One secret of Bush’s artistry is that she has never feared the ludicrous—she tries things that other musicians would be too careful or cool to go near. That was apparent from the very first lines of “Wuthering Heights”—“Out on the wiley, windy moors / we’d roll and fall in green / You had a temper like my jealousy / too hot, too greedy.” When she wrote that song, she hadn’t yet read the Emily Brontë novel; she’d only caught the end of a TV adaptation. But of course she got the essence of the book, sucked it in, and transmogrified it in her teen-aged soul, and she knew how to keen those lyrics like a ghost ceaselessly yearning”.

I do love how Kate Bush has inspired other artists, but I do not think there will ever be a ‘new her’ – seeing as the original and best is still very much with us!
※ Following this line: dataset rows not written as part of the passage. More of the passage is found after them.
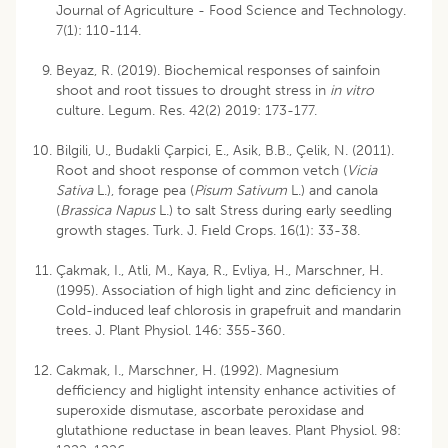
Journal of Agriculture - Food Science and Technology.
7(1): 110-114.
Beyaz, R. (2019). Biochemical responses of sainfoin
shoot and root tissues to drought stress in
in vitro
culture. Legum. Res. 42(2) 2019: 173-177.
Bilgili, U., Budakli Çarpici, E., Asik, B.B., Çelik, N. (2011).
Root and shoot response of common vetch (
Vicia
Sativa
L.), forage pea (
Pisum Sativum
L.) and canola
(
Brassica Napus
L.) to salt Stress during early seedling
growth stages. Turk. J. Fıeld Crops. 16(1): 33-38.
Çakmak, I., Atli, M., Kaya, R., Evliya, H., Marschner, H.
(1995). Association of high light and zinc deficiency in
Cold-induced leaf chlorosis in grapefruit and mandarin
trees. J. Plant Physiol. 146: 355-360.
Cakmak, I., Marschner, H. (1992). Magnesium
defficiency and higlight intensity enhance activities of
superoxide dismutase, ascorbate peroxidase and
glutathione reductase in bean leaves. Plant Physiol. 98:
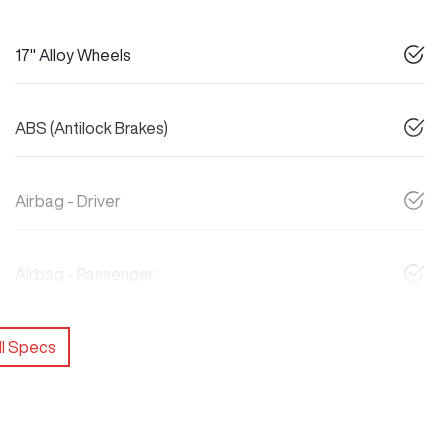
17" Alloy Wheels
ABS (Antilock Brakes)
Airbag - Driver
Airbag - Passenger
l Specs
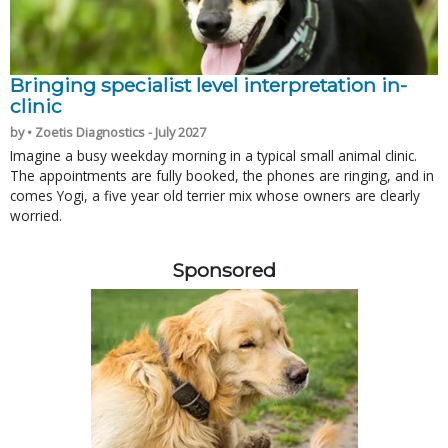
Bringing specialist level interpretation in-
clinic
by • Zoetis Diagnostics - July 2027
Imagine a busy weekday morning in a typical small animal clinic.
The appointments are fully booked, the phones are ringing, and in
comes Yogi, a five year old terrier mix whose owners are clearly
worried.
Sponsored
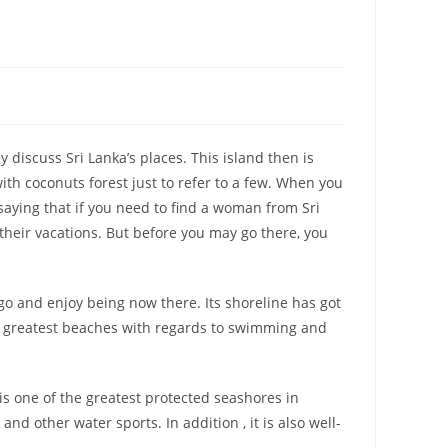
y discuss Sri Lanka’s places. This island then is
ith coconuts forest just to refer to a few. When you
saying that if you need to find a woman from Sri
 their vacations. But before you may go there, you
go and enjoy being now there. Its shoreline has got
the greatest beaches with regards to swimming and
 is one of the greatest protected seashores in
nd other water sports. In addition , it is also well-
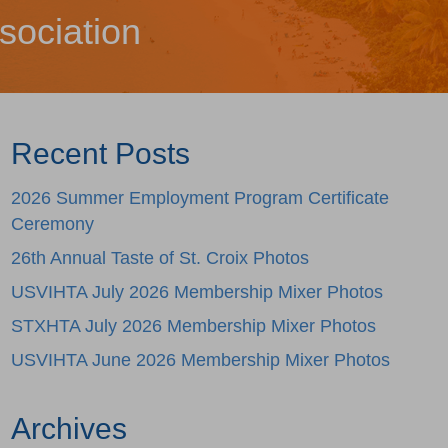
sociation
Recent Posts
2026 Summer Employment Program Certificate
Ceremony
26th Annual Taste of St. Croix Photos
USVIHTA July 2026 Membership Mixer Photos
STXHTA July 2026 Membership Mixer Photos
USVIHTA June 2026 Membership Mixer Photos
Archives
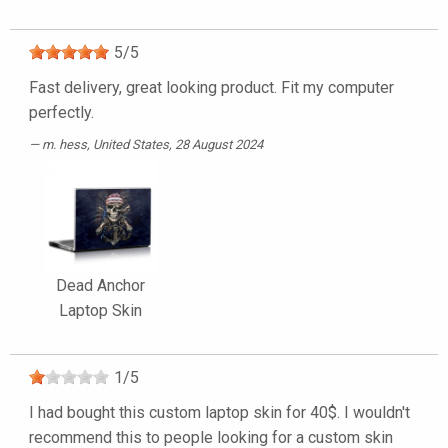
5
/
5
Fast delivery, great looking product. Fit my computer
perfectly.
m. hess
, United States, 28 August 2024
Dead Anchor
Laptop Skin
1
/
5
I had bought this custom laptop skin for 40$. I wouldn't
recommend this to people looking for a custom skin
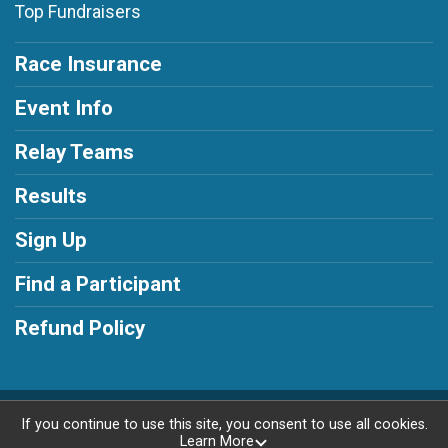
Top Fundraisers
Race Insurance
Event Info
Relay Teams
Results
Sign Up
Find a Participant
Refund Policy
Powered by RunSignup, © 2026
If you continue to use this site, you consent to use all cookies.
Learn More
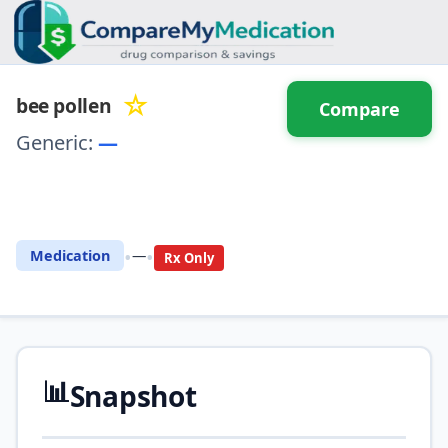
☆
bee pollen
Compare
Generic:
—
⚖️ Compare with another
drug
•
•
Medication
—
Rx Only
📊
Snapshot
Rather than try to compare any other artists with her – everyone is going to come off short! -, it is worth listening to the artists who cite her an influence and just how much Bush, without knowing it, has given to the music world. Here is a great article that outlines how many artists owe so much to Bush, and how she has not only changed the music world, but she has become an L.G.B.T.Q.I.A.+ icon, and given strength to so many people. Another reason why I wanted to do a general feature about Bush and her music is that, during a time when there is so much anger, anxiety and uncertainty around, I do think that her words and work can help bring some form of solace and uplift. It was forty-five years ago (more or less to the day) since she stepped into the studio to record the earliest tracks on her debut album but, in my opinions, her brilliance, music and incomparable genius…

IS even more powerful and relevant today.